▶ _Work task_
The material beneath this line should be printed exactly, with its pictures omitted.

▶ _Raw data_

=== Section Start ===

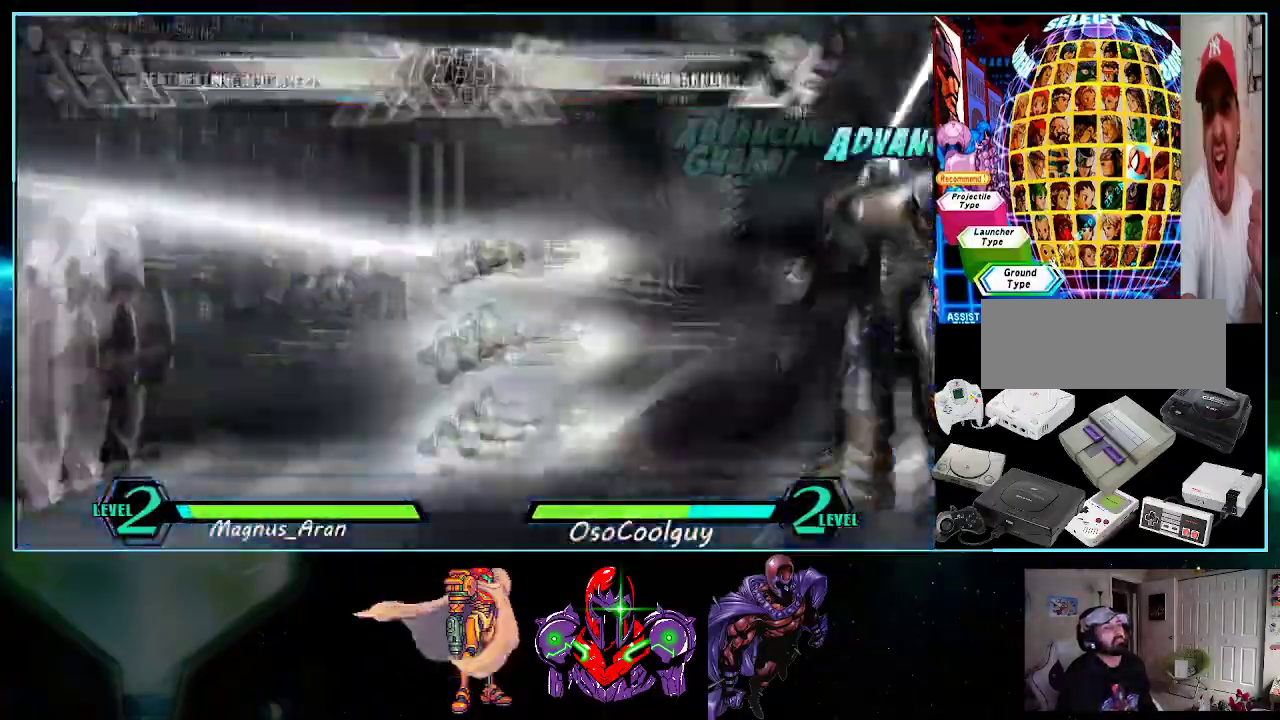
{"buttons": ["DPAD_DOWN"], "events": [[17, "DPAD_LEFT", "down"], [117, "DPAD_LEFT", "up"], [183, "B", "down"], [267, "B", "up"], [483, "DPAD_DOWN", "down"]]}
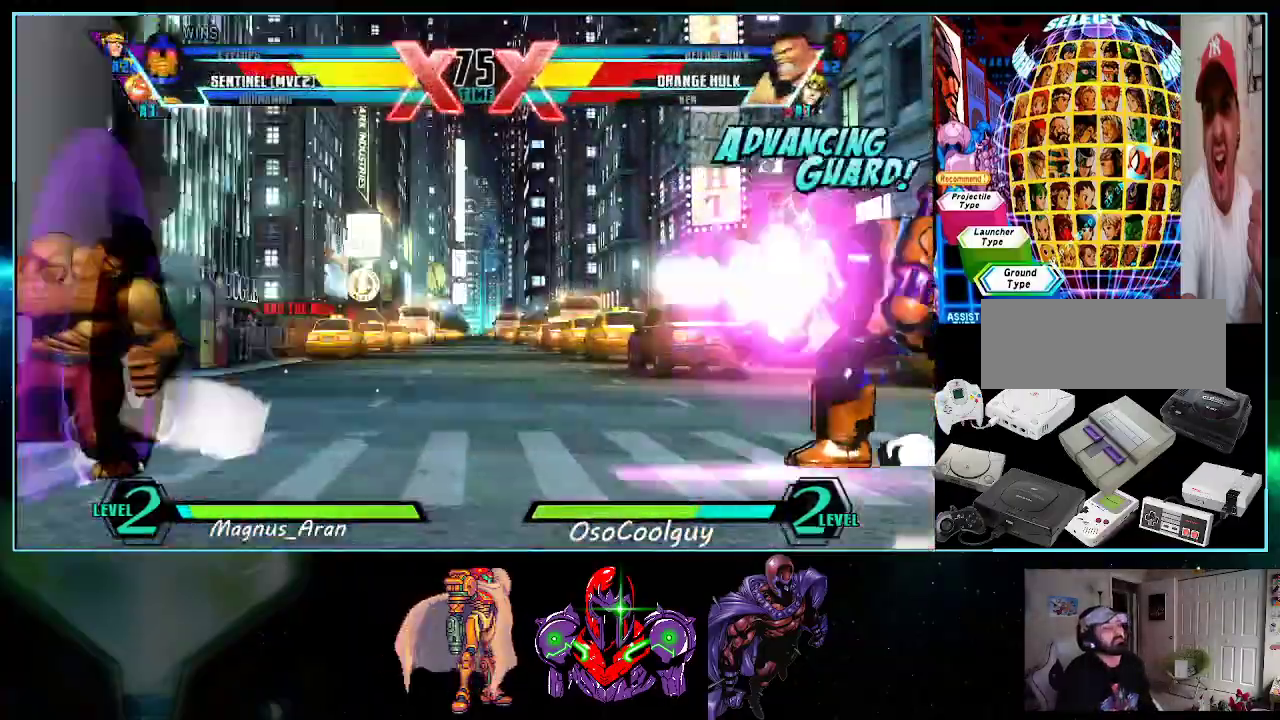
{"buttons": ["DPAD_DOWN", "DPAD_LEFT"], "events": [[50, "DPAD_LEFT", "down"], [83, "B", "down"], [150, "B", "up"], [233, "B", "down"], [267, "B", "up"], [367, "B", "down"], [417, "B", "up"]]}
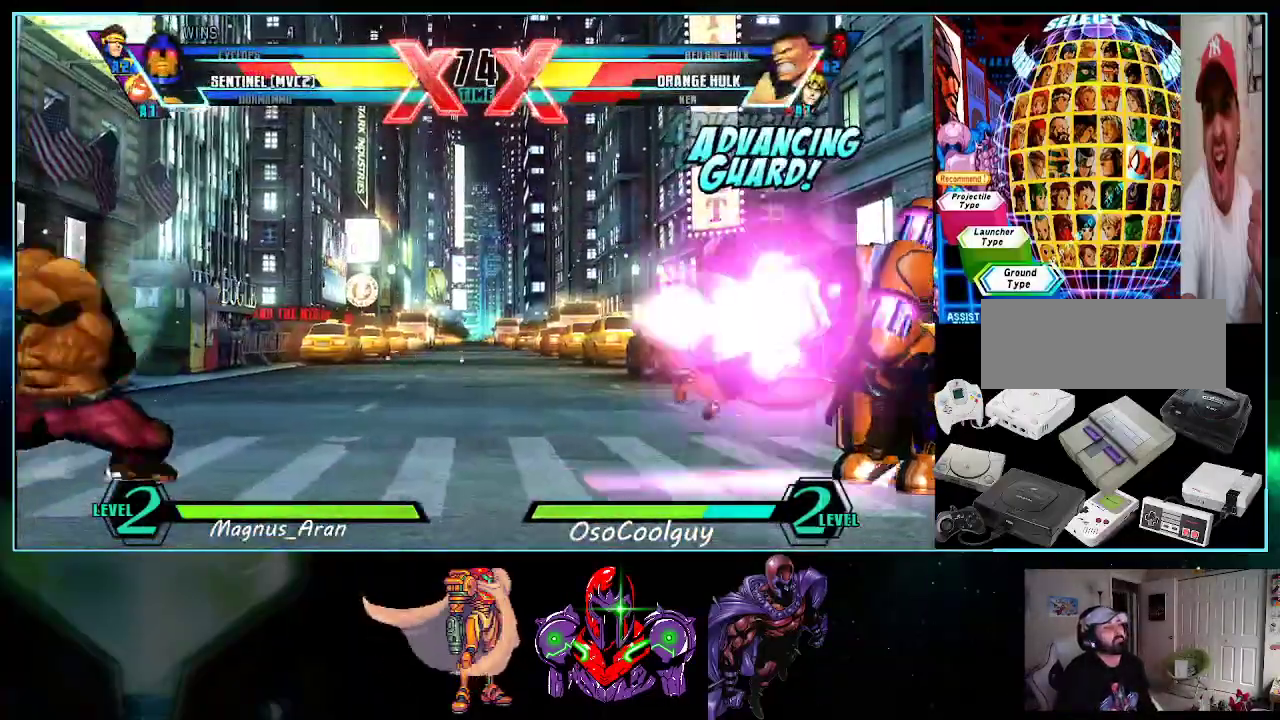
{"buttons": ["DPAD_RIGHT"], "events": [[17, "DPAD_LEFT", "up"], [50, "DPAD_RIGHT", "down"], [83, "DPAD_DOWN", "up"], [133, "A", "down"], [183, "A", "up"], [183, "DPAD_RIGHT", "up"], [200, "DPAD_DOWN", "down"], [267, "DPAD_DOWN", "up"], [267, "DPAD_RIGHT", "down"], [300, "A", "down"], [333, "A", "up"], [367, "DPAD_RIGHT", "up"], [450, "DPAD_RIGHT", "down"]]}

=== Section End ===

▶ _Exercise response_
{"buttons": ["DPAD_DOWN"], "events": [[17, "DPAD_LEFT", "down"], [117, "DPAD_LEFT", "up"], [183, "B", "down"], [267, "B", "up"], [483, "DPAD_DOWN", "down"]]}
{"buttons": ["DPAD_DOWN", "DPAD_LEFT"], "events": [[50, "DPAD_LEFT", "down"], [83, "B", "down"], [150, "B", "up"], [233, "B", "down"], [267, "B", "up"], [367, "B", "down"], [417, "B", "up"]]}
{"buttons": ["DPAD_RIGHT"], "events": [[17, "DPAD_LEFT", "up"], [50, "DPAD_RIGHT", "down"], [83, "DPAD_DOWN", "up"], [133, "A", "down"], [183, "A", "up"], [183, "DPAD_RIGHT", "up"], [200, "DPAD_DOWN", "down"], [267, "DPAD_DOWN", "up"], [267, "DPAD_RIGHT", "down"], [300, "A", "down"], [333, "A", "up"], [367, "DPAD_RIGHT", "up"], [450, "DPAD_RIGHT", "down"]]}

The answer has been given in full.